En Cautivos del mal (1952), de Vincente Minnelli, Kirk Douglas y Barry Sullivan son el productor y el director de una película de terror de bajo presupuesto llamada La maldición de los hombres-gato. En las pruebas de vestuario, se los puede ver perplejos, sentados en sus sillitas en el estudio, mientras un asistente ajusta los inmensos trajes negros alrededor de los actores. “Cinco hombres vestidos de gato en la pantalla, ¿qué parecen?”, se interroga Douglas bajo el ánimo de haber hallado una posible solución al dilema. “Cinco hombres vestidos de gato”, responde algo escéptico Sullivan, sin compartir el entusiasmo de su compañero. Entonces Douglas plantea que el público del cine de terror paga su entrada para experimentar el miedo y que nada ofrece un terror más puro que la más desnuda oscuridad. Por ello es mejor intuir a esos hombres-gato en la oscuridad, como criaturas infernales salidas del inframundo, que ver a cinco señores vestidos con terciopelo negro caminando por la escena como pretendidos felinos.

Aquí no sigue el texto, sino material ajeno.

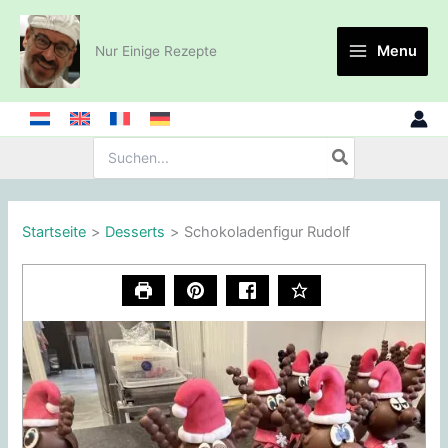
Zum
Inhalt
Menu
Nur Einige Rezepte
springen
Suche
nach:
Startseite
Desserts
Schokoladenfigur Rudolf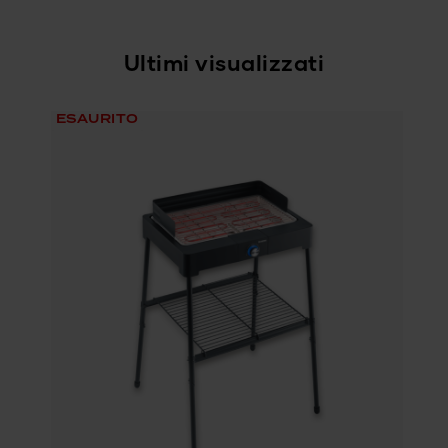
Ultimi visualizzati
ESAURITO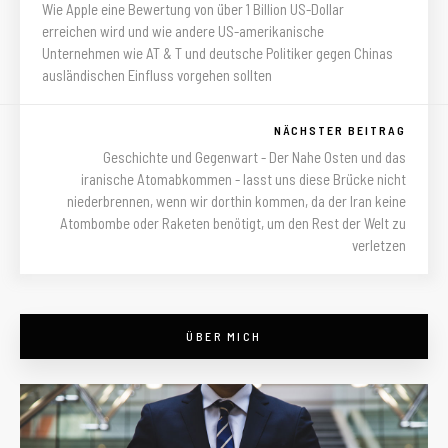
Wie Apple eine Bewertung von über 1 Billion US-Dollar
erreichen wird und wie andere US-amerikanische
Unternehmen wie AT & T und deutsche Politiker gegen Chinas
ausländischen Einfluss vorgehen sollten
NÄCHSTER BEITRAG
Geschichte und Gegenwart - Der Nahe Osten und das
iranische Atomabkommen - lasst uns diese Brücke nicht
niederbrennen, wenn wir dorthin kommen, da der Iran keine
Atombombe oder Raketen benötigt, um den Rest der Welt zu
verletzen
ÜBER MICH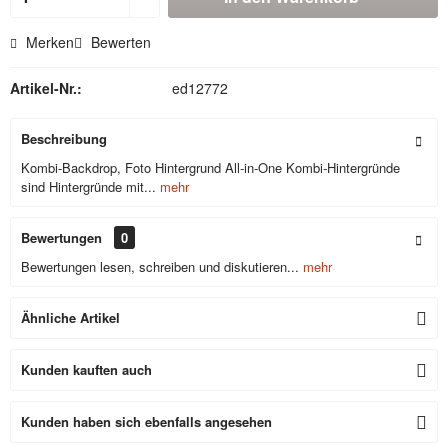
Merken
Bewerten
Artikel-Nr.:
ed12772
Beschreibung
Kombi-Backdrop, Foto Hintergrund All-in-One Kombi-Hintergründe
sind Hintergründe mit...
mehr
Bewertungen
0
Bewertungen lesen, schreiben und diskutieren...
mehr
Ähnliche Artikel
Kunden kauften auch
Kunden haben sich ebenfalls angesehen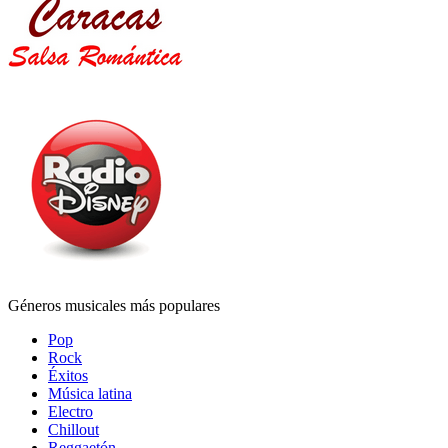
Géneros musicales más populares
Pop
Rock
Éxitos
Música latina
Electro
Chillout
Reggaetón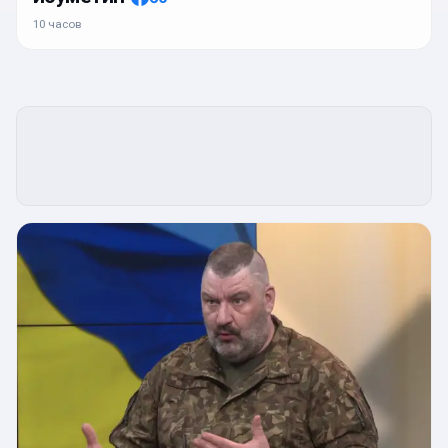
10 часов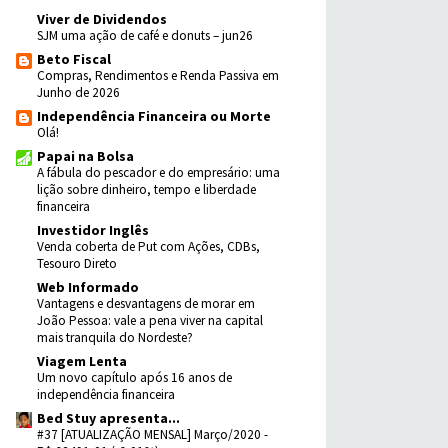
Viver de Dividendos
SJM uma ação de café e donuts – jun26
Beto Fiscal
Compras, Rendimentos e Renda Passiva em
Junho de 2026
Independência Financeira ou Morte
Olá!
Papai na Bolsa
A fábula do pescador e do empresário: uma
lição sobre dinheiro, tempo e liberdade
financeira
Investidor Inglês
Venda coberta de Put com Ações, CDBs,
Tesouro Direto
Web Informado
Vantagens e desvantagens de morar em
João Pessoa: vale a pena viver na capital
mais tranquila do Nordeste?
Viagem Lenta
Um novo capítulo após 16 anos de
independência financeira
Bed Stuy apresenta...
#37 [ATUALIZAÇÃO MENSAL] Março/2020 -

Aquella lección parece no haber dejado demasiado legado en el terror contemporáneo. Por lo menos no en la vocación de la productora británica que ha decidido reversionar los cuentos infantiles bajo un pesado manto de gore y sordidez (eligiendo Winnie-the-Pooh luego del paso al dominio público de la novela de A. A. Milne). La concepción de austeridad y las limitaciones en las interpretaciones de la película podían ser una ventaja allanada mediante el ingenio del que hace gala Douglas en Cautivos del mal. Pero no: el equipo comandado por el director Rhys Frake-Waterfield decide concebir a Pooh y a Piglet como dos señores con máscaras de oso y cerdo, deambulando por una escena dispuesta sobre atrezos del horror: cadenas y palos, chozas derruidas, un bosque espeso y decorativo. El terror solo surge de la exposición de las muertes más grotescas como piezas de un museo slasher, antes que como construcción de una atmósfera inquietante que revela la experiencia de la infancia en su revés sangriento.

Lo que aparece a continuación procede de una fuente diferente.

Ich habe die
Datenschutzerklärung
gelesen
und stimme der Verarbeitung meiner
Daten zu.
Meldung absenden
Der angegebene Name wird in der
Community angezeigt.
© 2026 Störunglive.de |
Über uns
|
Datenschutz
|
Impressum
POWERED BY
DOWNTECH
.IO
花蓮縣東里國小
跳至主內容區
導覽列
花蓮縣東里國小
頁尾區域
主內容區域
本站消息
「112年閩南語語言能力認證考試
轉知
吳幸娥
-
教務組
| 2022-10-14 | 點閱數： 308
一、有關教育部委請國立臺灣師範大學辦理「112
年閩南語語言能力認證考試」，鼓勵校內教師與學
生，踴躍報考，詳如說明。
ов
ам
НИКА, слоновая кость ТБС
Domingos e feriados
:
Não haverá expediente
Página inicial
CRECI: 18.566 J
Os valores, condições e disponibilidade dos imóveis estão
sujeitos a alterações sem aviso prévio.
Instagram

La estadía de un grupo de jovencitas en las cercanías del Bosque de los Cien Acres, motivada por el trauma de una de ellas luego del ataque de un acosador, se corona con un erotismo de salón, ambientado en baños en el jacuzzi y desnudos para Instagram como preámbulo de una matanza esperable y anticlimática. Nadie sale demasiado airoso y ese halo de fan service y provocación anticipada para los cultores del género no deja más que el goce por una parodia inconsciente que inspira la risa como coro inesperado de los gritos de las víctimas.

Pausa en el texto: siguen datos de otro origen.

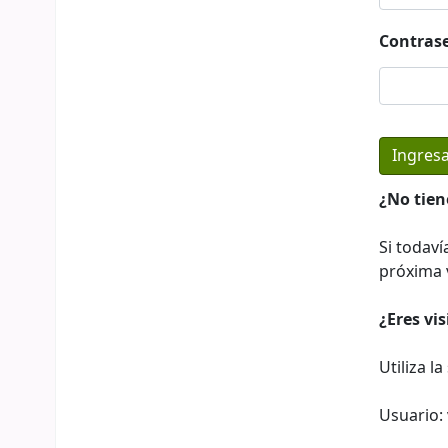
Contras
¿No tien
Si todaví
próxima v
¿Eres vi
Utiliza l
Usuario: 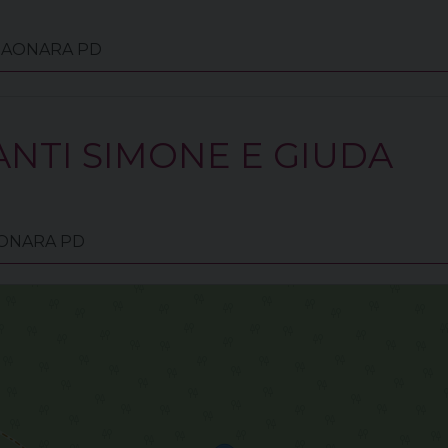
0 SAONARA PD
ANTI SIMONE E GIUDA
SAONARA PD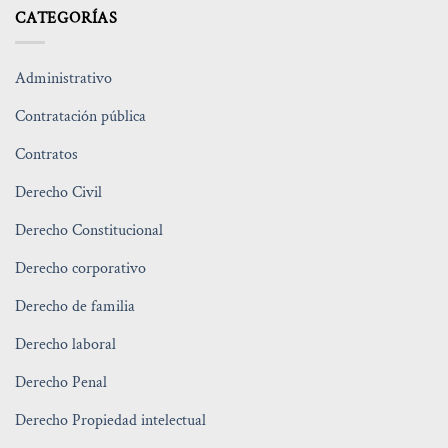
CATEGORÍAS
Administrativo
Contratación pública
Contratos
Derecho Civil
Derecho Constitucional
Derecho corporativo
Derecho de familia
Derecho laboral
Derecho Penal
Derecho Propiedad intelectual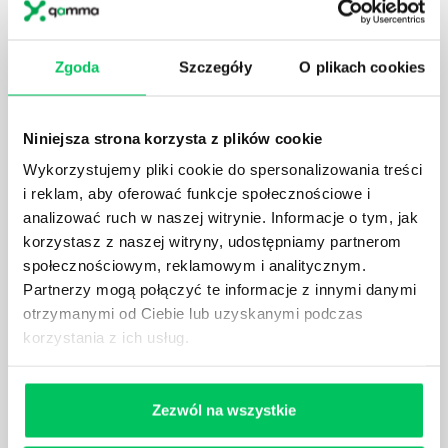
JAK BRYGADZISTA MOŻE ROZWINĄĆ SWOJE
KOMPETENCJE MENEDŻERSKIE?
Zgoda
Szczegóły
O plikach cookies
Menedżer to niezwykle ważne stanowisko w każdej
firmie. Osoba je pełniąca jest w pełni odpowiedzialna
za realizację działań podległych mu osób oraz
Niniejsza strona korzysta z plików cookie
działu.
Wykorzystujemy pliki cookie do spersonalizowania treści
i reklam, aby oferować funkcje społecznościowe i
analizować ruch w naszej witrynie. Informacje o tym, jak
korzystasz z naszej witryny, udostępniamy partnerom
społecznościowym, reklamowym i analitycznym.
JAKĄ METODĘ ZARZĄDZANIA POWINIEN ZNAĆ
Partnerzy mogą połączyć te informacje z innymi danymi
KAŻDY MENEDŻER?
otrzymanymi od Ciebie lub uzyskanymi podczas
Istnieje wiele metod zarządzania, które mogą okazać
korzystania z ich usług.
się niezwykle przydatne. Zarządzanie zasobami
ludzkimi oraz poszczególnymi etapami projektu nie
jest jednak łatwe i warto mieć tego świadomość.
Zezwól na wszystkie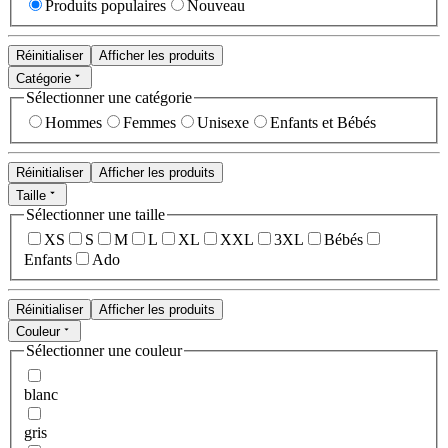
Produits populaires
Nouveau
Réinitialiser
Afficher les produits
Catégorie
Sélectionner une catégorie
Hommes
Femmes
Unisexe
Enfants et Bébés
Réinitialiser
Afficher les produits
Taille
Sélectionner une taille
XS
S
M
L
XL
XXL
3XL
Bébés
Enfants
Ado
Réinitialiser
Afficher les produits
Couleur
Sélectionner une couleur
blanc
gris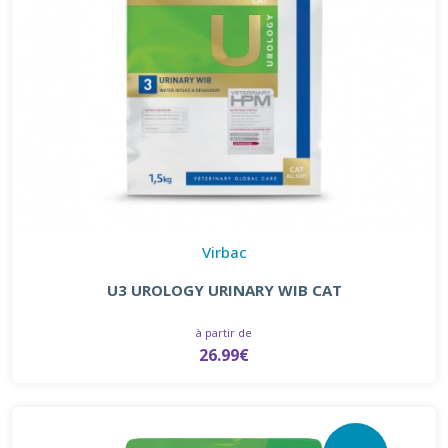
Virbac
U3 UROLOGY URINARY WIB CAT
à partir de
26.99€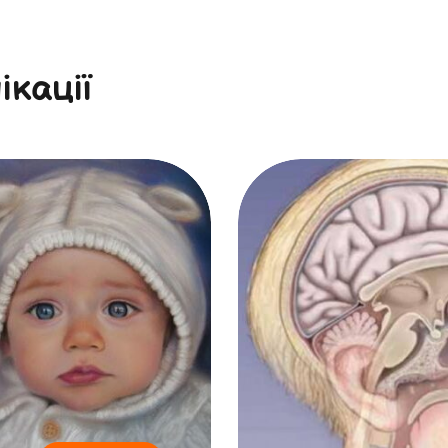
ікації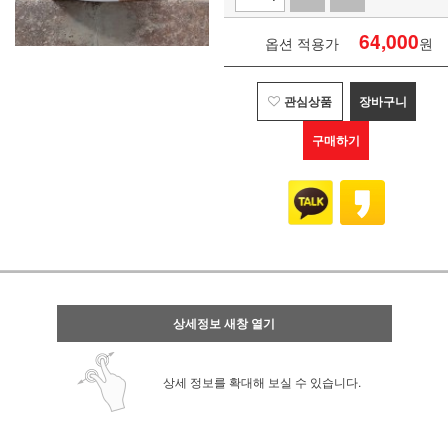
64,000
옵션 적용가
원
관심상품
장바구니
구매하기
상세정보 새창 열기
상세 정보를 확대해 보실 수 있습니다.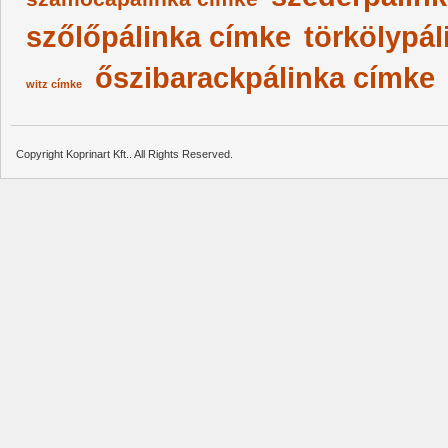
szőlőpálinka címke
törkölypál
őszibarackpálinka címke
witz címke
Copyright Koprinart Kft.. All Rights Reserved.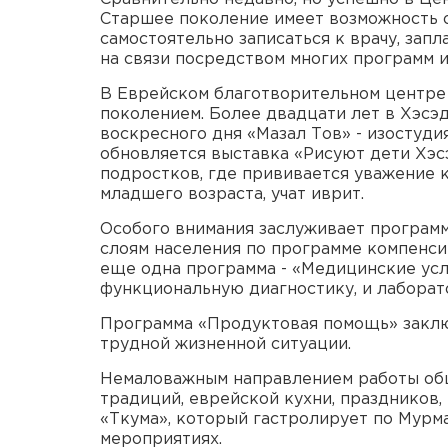
Старшее поколение имеет возможность о
самостоятельно записаться к врачу, зап
на связи посредством многих программ 
В Еврейском благотворительном центре
поколением. Более двадцати лет в Хэсэ
воскресного дня «Мазал Тов» - изостудия
обновляется выставка «Рисуют дети Хэс
подростков, где прививается уважение 
младшего возраста, учат иврит.
Особого внимания заслуживает программ
слоям населения по программе компенси
еще одна программа - «Медицинские услу
функциональную диагностику, и лаборат
Программа «Продуктовая помощь» заклю
трудной жизненной ситуации.
Немаловажным направлением работы общ
традиций, еврейской кухни, праздников,
«Ткума», который гастролирует по Мурма
мероприятиях.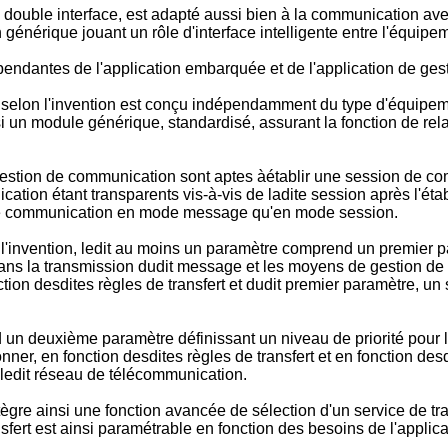
a double interface, est adapté aussi bien à la communication av
générique jouant un rôle d'interface intelligente entre l'équip
endantes de l'application embarquée et de l'application de gest
 selon l'invention est conçu indépendamment du type d'équipem
nsi un module générique, standardisé, assurant la fonction de re
estion de communication sont aptes àétablir une session de com
tion étant transparents vis-à-vis de ladite session après l'étab
 de communication en mode message qu'en mode session.
l'invention, ledit au moins un paramètre comprend un premier p
er dans la transmission dudit message et les moyens de gestion
tion desdites règles de transfert et dudit premier paramètre, un
un deuxième paramètre définissant un niveau de priorité pour l
nner, en fonction desdites règles de transfert et en fonction de
 ledit réseau de télécommunication.
tègre ainsi une fonction avancée de sélection d'un service de tr
sfert est ainsi paramétrable en fonction des besoins de l'appli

Víctimas que resultan intercambiables, porque ni el niño convertido en adulto que empujó a sus amigos del bosque a su condición monstruosa, ni ninguna de las temerarias turistas ofrecen carnadura alguna o atisbo de un loable arquetipo como scream queen. Todos son engranajes para una narrativa apenas delineada como la unión necesaria entre planos impactantes: una máscara del oso babeante de miel, los cuchillos sumergidos en un charco rojo, las cabezas aplastadas por las ruedas de un auto. El cine convertido en un conjunto de piezas de impacto para un género que merece algo mejor que el consumo irónico.